====== 本文抜粋

その1

「ご挨拶」のところでも書きましたが、家を建てたい、という願望は
学生時代の頃からありました。

ただ、やはりスタートは平成8年4月に福島に来てからという事に
なります。自己紹介の項でも書きましたが、運良く福島県職員として
採用され、原町市勤務になりました。しかし、赴任した当時はとにか
く空きアパートが不足していて、奔走の末やっと確保出来た最初の
住まいは夏暑く冬寒い、まさに借家普請の典型でした。

しかし、クーラー入れるお金もなく、夏は扇風機、冬は石油ストー
ブで何とか凌いでいました。冬は半纏が手放せなかったけれど。
家賃の半額は住宅補助という形で支給されていましたが、こん
な住まいのために残らないお金を出し続けるのは・・・。

そう考えたのが第一の伏線でした。

福島に来るにあたって、(一人暮らしは初めてだったのですが)
とにかく何だかんだとお金がかかるものだ、という先入感があった
のですが、原町に来てみると、中規模のスーパーが何件も競い合
っているせいで、「見切り品」という名のロスがやけに多いんです。
それも半額はざらで、下手すれば8割引きも。元々、バーゲンは
好きな方でしたが、ここまでされると定価で買うのが馬鹿らしくなっ
てしまいます。で、閉店間際の常連と化しました(元々残らないもの
にお金をかけるのは無駄だと思うタイプなので、一旦その気になれ
ば人目も気にならなくなります)。

その結果、「交際費」を多少使っても(家賃除いて)月7万円前後
で暮らせる体質が確立されるのにさほど時間はかかりませんでし
た。そこで、お金の使い方を切り替えて、給料が出たら一ヶ月分
の生活費を残して全て貯金に回す、といった感じでしょうか。

それからというもの、資金づくりの方はコツコツとはいえ、順調
に進んでいきました。

そのうち、どうせ家を建てるのであれば(可能であれば)出来る
だけ早いうちから取り組んでおけば、ローンも早く終わるしその間
の家賃相当金額を無駄にすることもない、といった考えが芽生え
てきました。

============

課題: 上にある家づくりの回想文を、最後の一文に続けて書き進めなさい。

====== 資料抜粋

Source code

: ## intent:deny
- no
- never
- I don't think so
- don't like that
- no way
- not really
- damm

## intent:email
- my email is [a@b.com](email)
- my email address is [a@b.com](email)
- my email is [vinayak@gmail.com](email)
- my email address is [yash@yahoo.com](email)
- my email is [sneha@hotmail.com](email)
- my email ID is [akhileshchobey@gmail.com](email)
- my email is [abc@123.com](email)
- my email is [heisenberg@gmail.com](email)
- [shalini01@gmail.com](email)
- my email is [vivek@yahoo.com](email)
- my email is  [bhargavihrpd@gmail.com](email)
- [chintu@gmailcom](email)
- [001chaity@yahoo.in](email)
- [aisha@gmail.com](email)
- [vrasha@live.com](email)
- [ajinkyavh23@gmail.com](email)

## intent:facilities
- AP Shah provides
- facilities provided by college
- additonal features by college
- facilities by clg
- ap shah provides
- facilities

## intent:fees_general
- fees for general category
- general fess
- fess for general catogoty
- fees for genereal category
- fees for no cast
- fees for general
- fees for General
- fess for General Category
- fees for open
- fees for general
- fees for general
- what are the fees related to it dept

============

解答:
(勿論、ローンの利子分も似たようなものですが、低金利であれば
比較的低コストで済むだろう、と自分は考えた訳です)

私自身、あっちこっちに出掛けるのが好きでして、温泉・ショッピン
グ等を目的として休日に県内をドライブしてますと、あっちこっちに
宅地の売り出しの幟がはためいているんですよね。で、住宅取得
に興味を持ってからは整地状況とか、建築条件の有無とか、当然
価格とかを注意して観察していました。

全国第3位の面積を誇る福島県、その職員として通勤する事を考
えれば、やっぱり動きやすい中通り(福島・郡山・白河等、東北新幹
線が通っている地域、と書けばお分かりいただけるかと思います)
地方に住むのがベストなのかな、と次第に結論付けられて来ま
した。

北は福島県と宮城県の県境(梁川町)から栃木県との県境(白河
市)まで、縦方向でも相当な距離のある地域を見て回りました。

その結果、次第に県の中央部(郡山市・須賀川市など)に住むの
が、一番利便性が優れており、また暮らしやすそうだな、いう方向
に収斂してきました。首都圏で育った自分には何だかんだいって
も、ある程度はモノが揃った街の方が過ごしやすい、というのも
ありまして・・・。

折しもこの地区には、続々とニュータウンが誕生していました。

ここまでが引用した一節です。